The task:
Restate each line below word for word, skipping every picture.
* * * * * * *
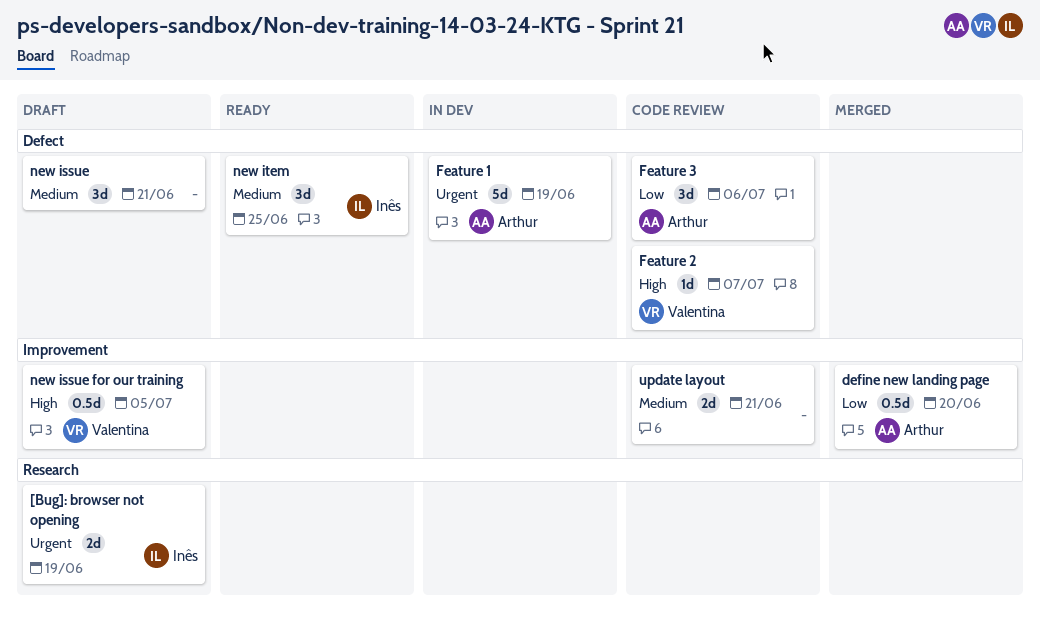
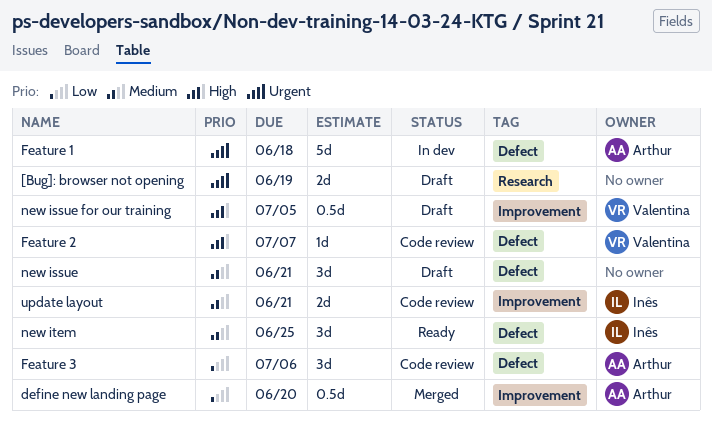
[Bug]: browser not opening, owner: Inês -> none
Feature 1, due: Jun 19 -> Jun 18
update layout, owner: none -> Inês

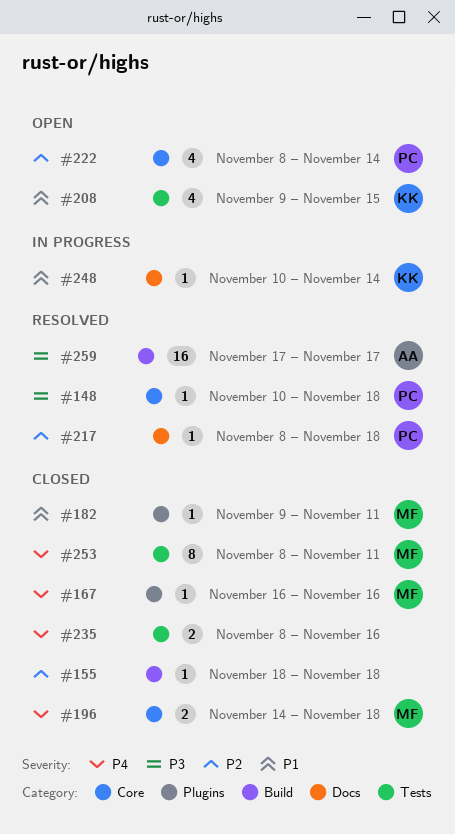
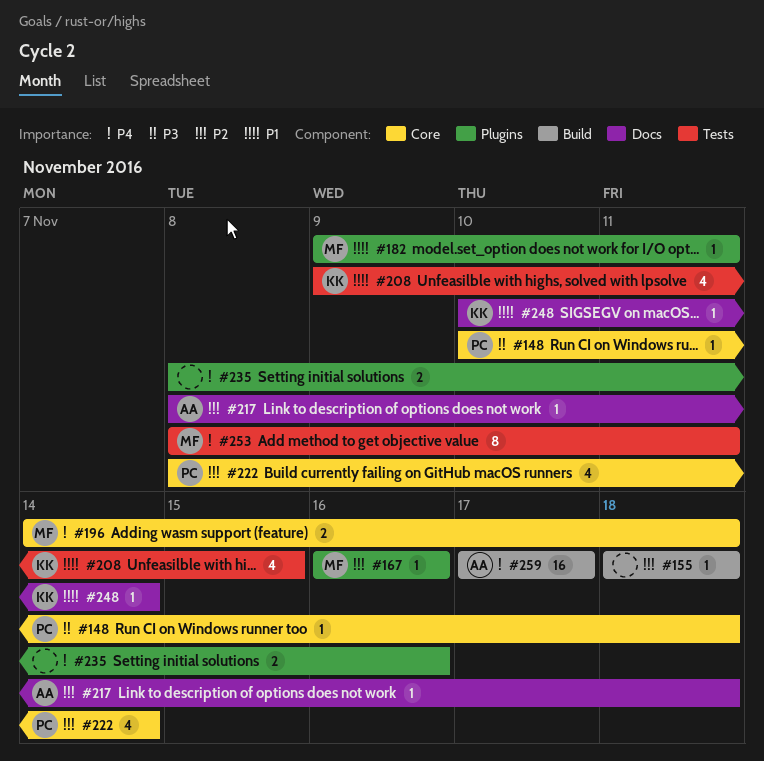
#167, priority: P4 -> P2
#217, owner: PC -> AA
#235, label: Tests -> Plugins
#259, priority: P3 -> P4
* * * * * * *
Problem solution:
[Bug]: browser not opening, owner: Inês -> none
Feature 1, due: Jun 19 -> Jun 18
update layout, owner: none -> Inês

#167, priority: P4 -> P2
#217, owner: PC -> AA
#235, label: Tests -> Plugins
#259, priority: P3 -> P4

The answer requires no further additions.